Espérons tous, grâce à l’espérance qui est un don du Seigneur, espérons tous, malgré tant de situations révoltantes et de nouvelles décourageantes à vue humaine, que la charité l’emportera, par des recommencements persévérants, sur les égoïsmes individuels ou nationaux. La “Caritas Internationalis”, sans rien cacher et sans rien ôter de son identité ecclésiale, qui la situe comme organisme non gouvernemental, jouit d’un grand prestige dans les milieux internationaux. Ceci n’est pas dit pour que nous en tirions une vaine gloire mais pour nous stimuler tous à investir ensemble nos talents et surtout notre cœur dans une œuvre qui contribue certainement à l’avènement de la civilisation de l’amour, la seule digne de l’homme créé à l’image de Dieu, et de toutes les générations humaines qui se succèdent.
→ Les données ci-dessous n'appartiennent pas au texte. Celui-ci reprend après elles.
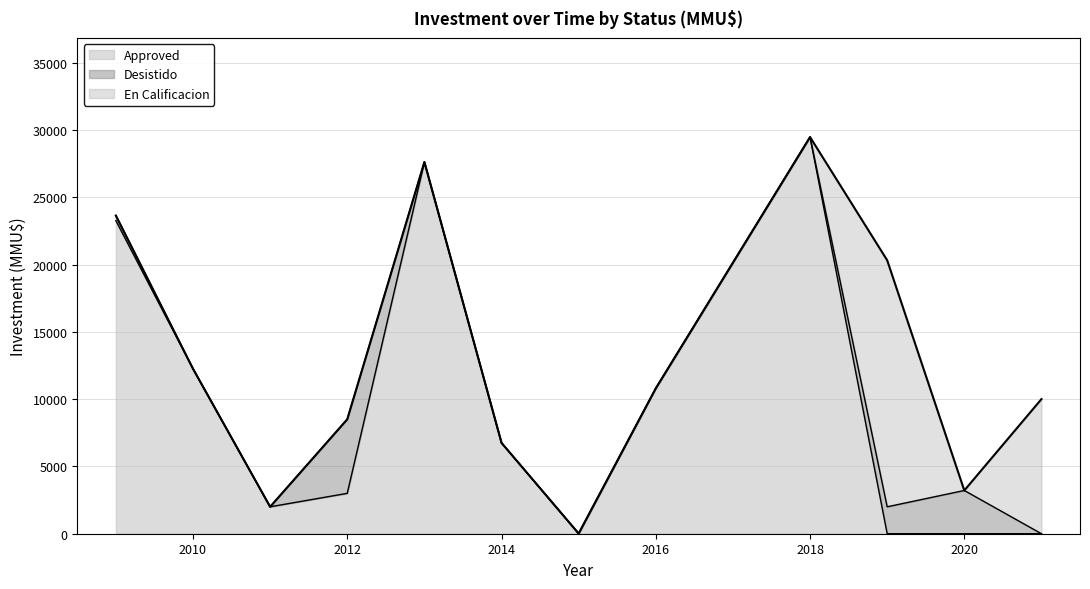

Rank the series at 2010 from lowest to highest value.

Desistido, En Calificacion, Approved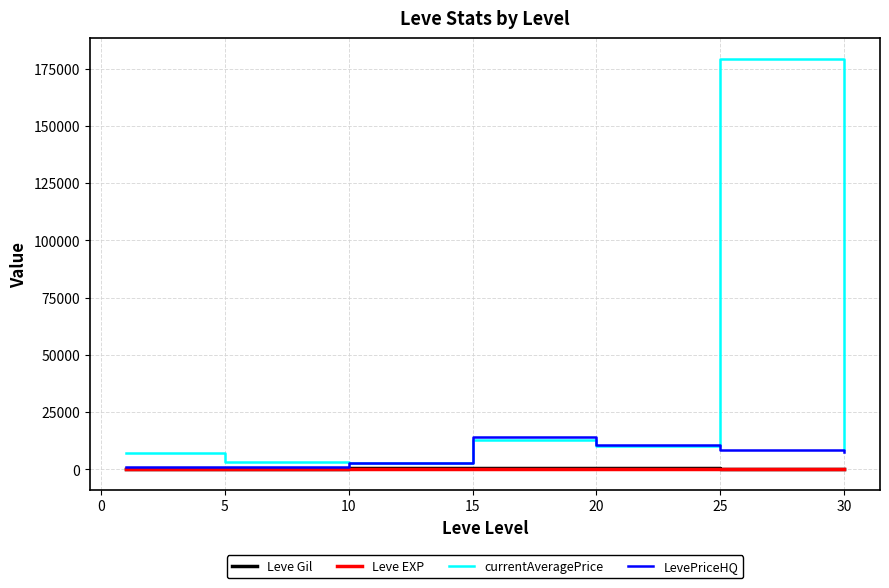

Which series has the widest spread of values?

currentAveragePrice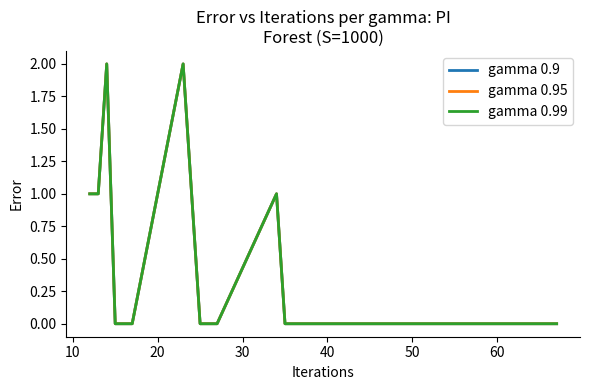

Count the gamma 0.95 values in the range 0 to 1.

19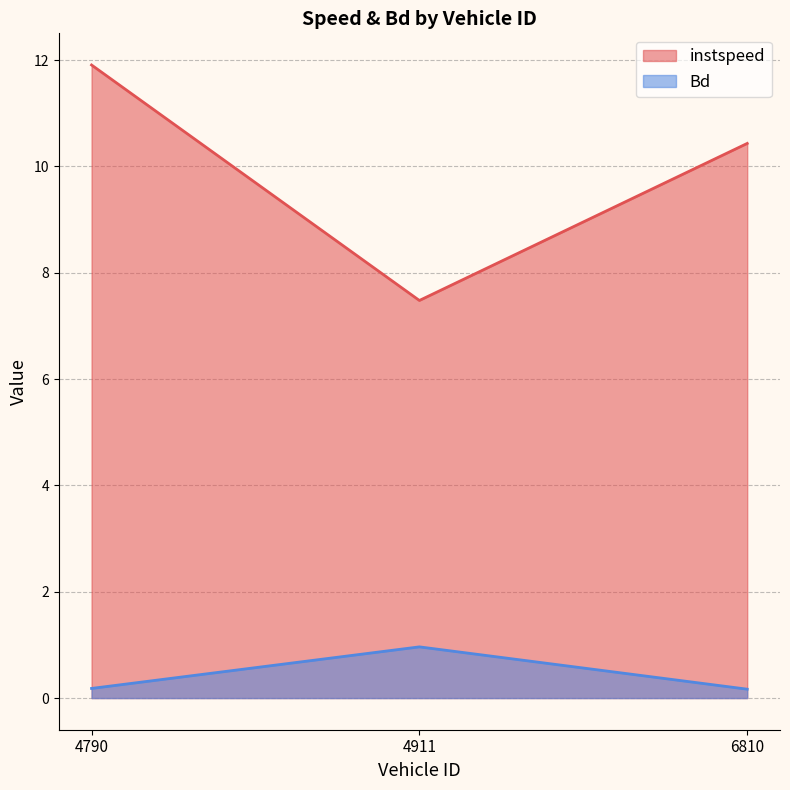

What is the lowest value of the Bd series?

0.2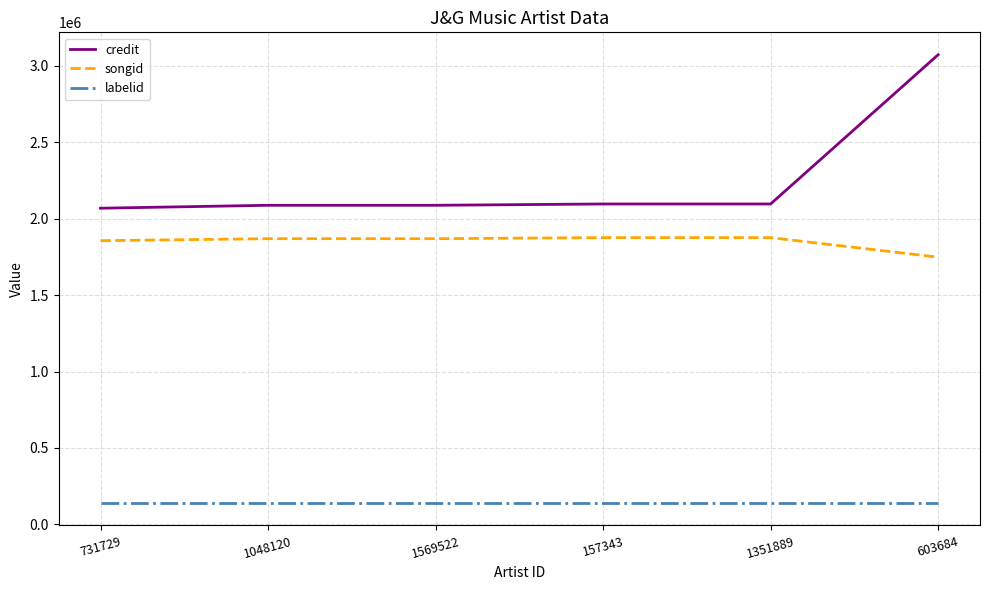

Is it true that labelid equals 139740 at 731729?

True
Permettez-moi d’ajouter encore quelques mots qui me tiennent particulièrement à cœur. Je sais que “Caritas Internationalis” s’efforce de porter secours aux populations éthiopiennes, victimes de la famine engendrée par la sécheresse et aussi par des déplacements tenant à l’insécurité. En songeant aux paroles bien connues de l’Apôtre Paul: “Quis infirmatur, et ego non infirmor?” (2 Cor. 11, 29), j’ose dire: quel peuple est dans l’épreuve, sans que j’en sois moi-même affligé? Tous ici présents, nous souffrons de savoir les Ethiopiens dans une situation désolante. C’est pourquoi j’encourage très vivement “Caritas Internationalis” à faire tout ce qui est possible pour soulager les populations éthiopiennes en détresse. Et j’étends mon appel à tous les gens de bonne volonté pour qu’ils viennent en aide à ce cas humain qui devient dramatique.

C’est dans ces sentiments que j’éprouve une grande joie à vous bénir, vous et ceux que vous représentez, au nom du Père et du Fils et du Saint-Esprit.